C'est presque par surprise donc, que j'ai découvert que ma mère devenait folle. Gentiment folle. J'insiste sur le gentil : ma mère est plutôt agréable d'une part, et d'autre part sa folie ressemble pour aujourd'hui à une dinguerie presque sympathique, qui ne la met pas, ni ne met autrui, en péril.Sa folie n'est pas nourrie d'imaginaire ou d'hallucination. C'est pour l'instant une simple perte de faculté logique.
Je me souviens très bien du jour où cela m'est apparu pour la première fois. Maman avait peur d'un arbre qu'elle soupçonnait d'avoir énormément grandi, et elle craignait que les branches ne viennent heurter sa fenêtre. L'arbre était si loin que même couché par une tempête il n'aurait pas atteint ses carreaux. Malgré l'évidence et les arguments fournis, elle a baissé ses volets.
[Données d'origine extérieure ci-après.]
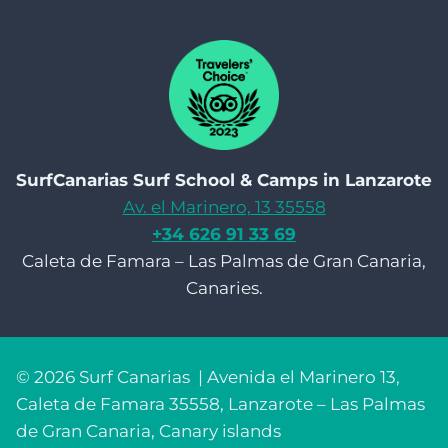
SurfCanarias Surf School & Camps in Lanzarote
Av. el Marinero, 13 35558
+34 626 91 33 69
Caleta de Famara – Las Palmas de Gran Canaria,
Canaries.
© 2026 Surf Canarias | Avenida el Marinero 13,
Caleta de Famara 35558, Lanzarote – Las Palmas
de Gran Canaria, Canary islands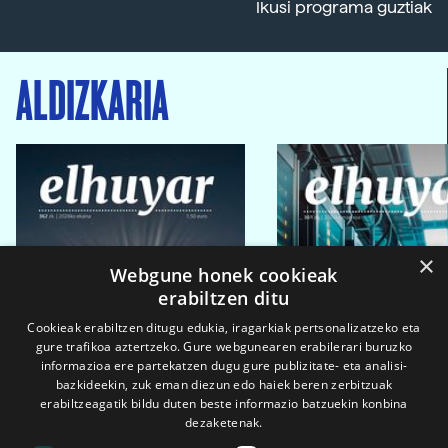
Ikusi programa guztiak
ALDIZKARIA
×
Webgune honek cookieak
erabiltzen ditu
Cookieak erabiltzen ditugu edukia, iragarkiak pertsonalizatzeko eta
gure trafikoa aztertzeko. Gure webgunearen erabilerari buruzko
informazioa ere partekatzen dugu gure publizitate- eta analisi-
bazkideekin, zuk eman diezun edo haiek beren zerbitzuak
erabiltzeagatik bildu duten beste informazio batzuekin konbina
dezaketenak.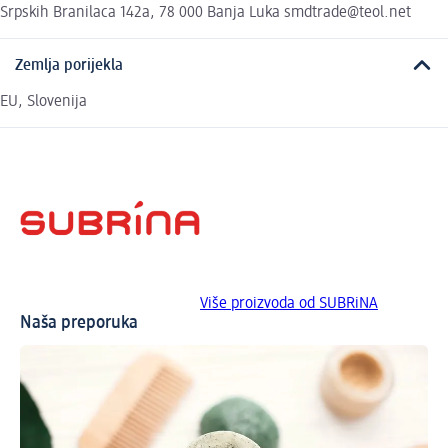
Srpskih Branilaca 142a, 78 000 Banja Luka smdtrade@teol.net
Zemlja porijekla
EU, Slovenija
Više proizvoda od SUBRiNA
Naša preporuka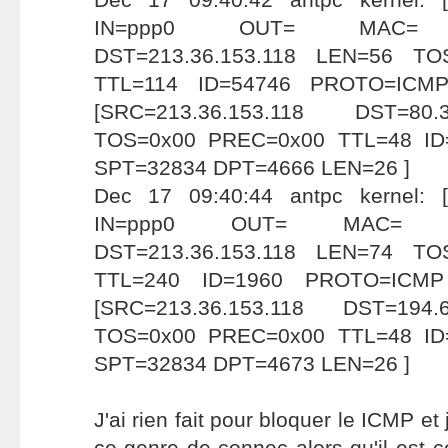
IN=ppp0 OUT= MAC= SR
DST=213.36.153.118 LEN=56 T
TTL=114 ID=54746 PROTO=ICM
[SRC=213.36.153.118 DST=80
TOS=0x00 PREC=0x00 TTL=48 I
SPT=32834 DPT=4666 LEN=26 ]
Dec 17 09:40:44 antpc kernel:
IN=ppp0 OUT= MAC= SRC=
DST=213.36.153.118 LEN=74 T
TTL=240 ID=1960 PROTO=ICM
[SRC=213.36.153.118 DST=194
TOS=0x00 PREC=0x00 TTL=48 I
SPT=32834 DPT=4673 LEN=26 ]
J'ai rien fait pour bloquer le ICMP et 
ce genre de connec alors qu'il est ce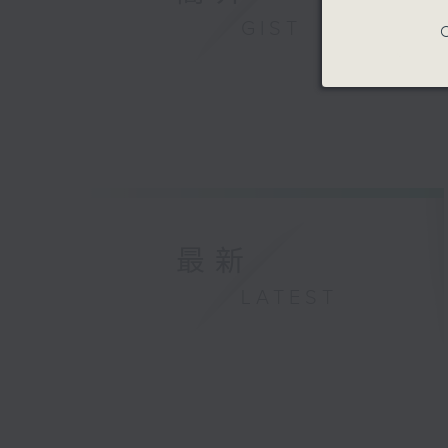
GIST
C
最新
LATEST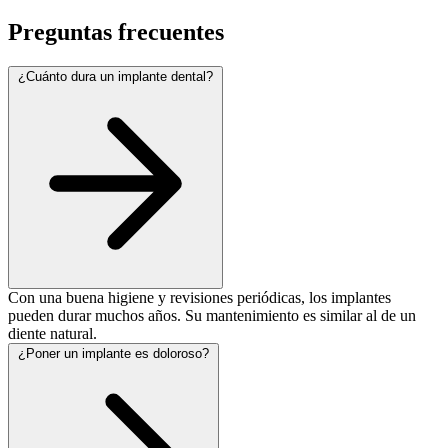
Preguntas frecuentes
¿Cuánto dura un implante dental?
Con una buena higiene y revisiones periódicas, los implantes
pueden durar muchos años. Su mantenimiento es similar al de un
diente natural.
¿Poner un implante es doloroso?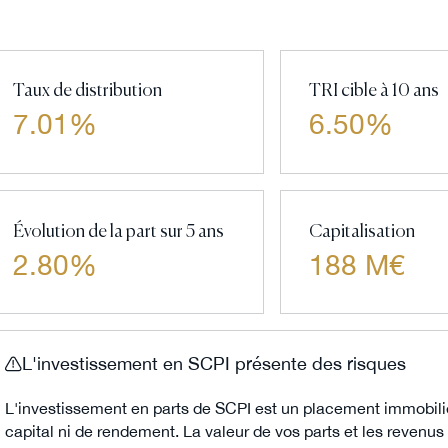
Taux de distribution
TRI cible à 10 ans
7.01%
6.50%
Évolution de la part sur 5 ans
Capitalisation
2.80%
188 M€
L'investissement en SCPI présente des risques
L'investissement en parts de SCPI est un placement immobili
capital ni de rendement. La valeur de vos parts et les revenus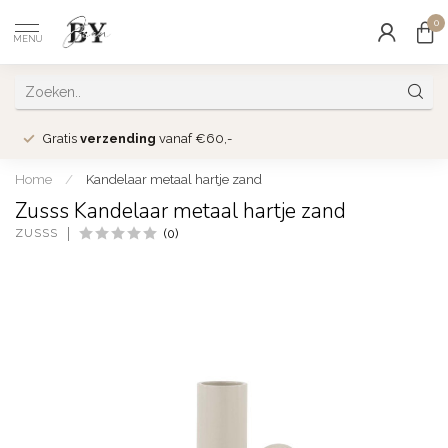
0
MENU
Gratis
verzending
vanaf €60,-
Home
/
Kandelaar metaal hartje zand
Zusss Kandelaar metaal hartje zand
ZUSSS
(0)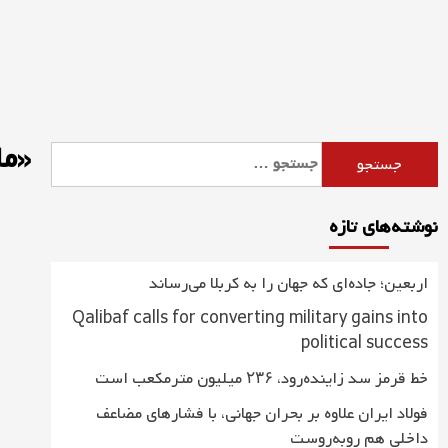
Ski
t
conten
«ما
جستجو
برای:
نوشته‌های تازه
اربعین؛ جاده‌ای که جهان را به کربلا می‌رساند
Qalibaf calls for converting military gains into
political success
خط قرمز سد زاینده‌رود، ۲۳۶ میلیون مترمکعب است
فولاد ایران علاوه بر بحران جهانی، با فشارهای مضاعف
داخلی هم روبه‌روست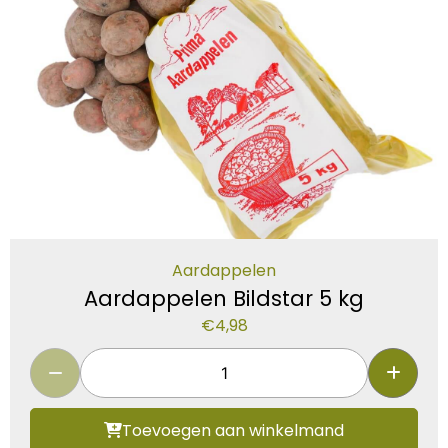
Aardappelen
Aardappelen Bildstar 5 kg
€
4,98
Toevoegen aan winkelmand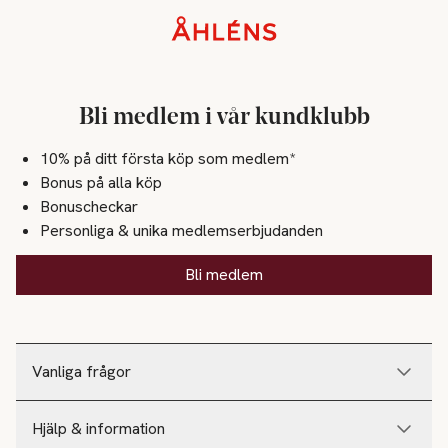
Sidfot
Bli medlem i vår kundklubb
10% på ditt första köp som medlem*
Bonus på alla köp
Bonuscheckar
Personliga & unika medlemserbjudanden
Bli medlem
Vanliga frågor
Hjälp & information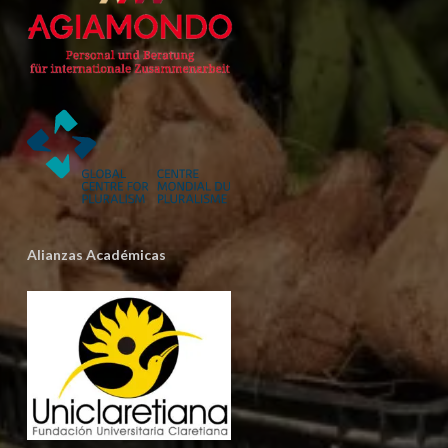
Alianzas Académicas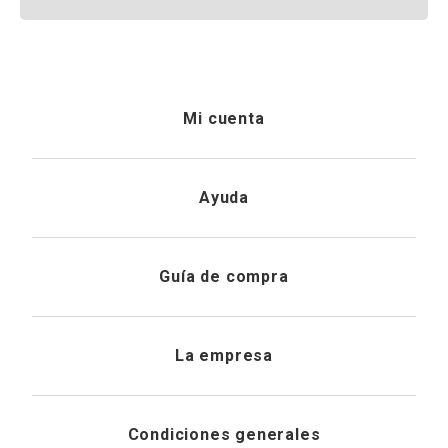
Mi cuenta
Iniciar sesión
Ayuda
Registrarme
Atención al cliente
Guía de compra
Direcciones de envio
Envíanos un email
Preguntas frecuentes
La empresa
Historial de pedidos
PQRS
Cuidado de prendas
¿Quiénes somos?
Condiciones generales
Cambios, devoluciones y desistimiento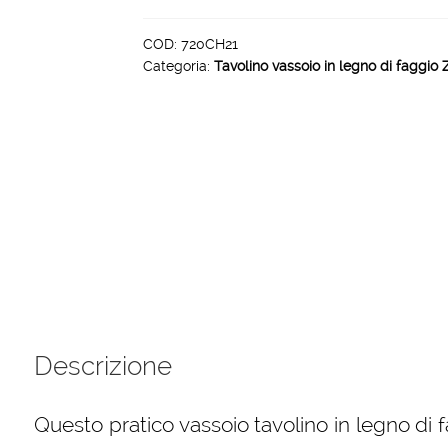
in
legno
COD:
720CH21
Categoria:
Tavolino vassoio in legno di faggio 
colore
faggio
tinto
verde
salvia
quantità
Descrizione
Questo pratico vassoio tavolino in legno di 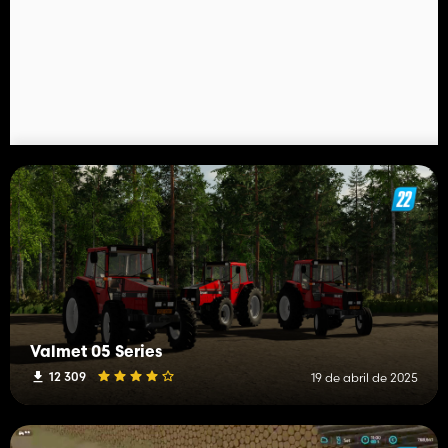
Valmet 05 Series
12 309
19 de abril de 2025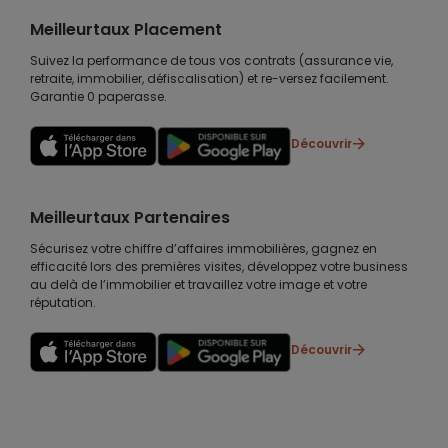
Meilleurtaux Placement
Suivez la performance de tous vos contrats (assurance vie,
retraite, immobilier, défiscalisation) et re-versez facilement.
Garantie 0 paperasse.
Découvrir
Meilleurtaux Partenaires
Sécurisez votre chiffre d’affaires immobilières, gagnez en
efficacité lors des premières visites, développez votre business
au delà de l’immobilier et travaillez votre image et votre
réputation.
Découvrir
Parfois les conversations en deviennent difficiles. Elle tente de se rappeler d'une personne dont elle connaît le nom mais qu'elle n'a jamais rencontrée. Je tente de la rassurer :
- "C'est normal que tu ne saches pas à quoi elle ressemble, tu ne l'as jamais vue."
-"Oui j'ai bien compris, mais tout de même, ça m'agace de ne pas me souvenir au moins de son visage."
La Cantatrice Chauve n'est jamais très loin.
De jour en jour dans son appartement les petites bizarreries s'accumulent. Des petits riens. Une brosse à cheveux qui a subitement trouvée sa place dans un pot où sont rangés louches, spatules, cuillère en bois dans la cuisine. Des photos réparties sur le dessus d'un meuble et qui sont maintenant immuables car elle ne se souvient plus qui les a mises là et ne veut pas prendre la responsabilité de déranger cette exposition. Un lave-vaisselle qui a été transformé en espace de rangement et accueille un étrange bric à brac...
Ce soir je l'ai amenée chez mon frère où nous avons dîné, et je l'ai ramenée chez elle. Sur le chemin du retour, croyant m'avoir entendu renifler, elle me tend deux cigarettes en disant :
-"Tiens, j'ai des mouchoirs, prends-en!"
Je sais qu'il lui est arrivé déjà deux fois de vouloir payer dans un magasin avec des cigarettes, elle s'était vexée du refus de la caissière. Là, entre nous, il était facile de faire comme si de rien n'était, mais ça fait un petit choc tout de même.
C'est en relisant l'extrait publié ici de Marie Depussé que le mot folie s'était imposé.
Pour l'instant maman est gentiment folle.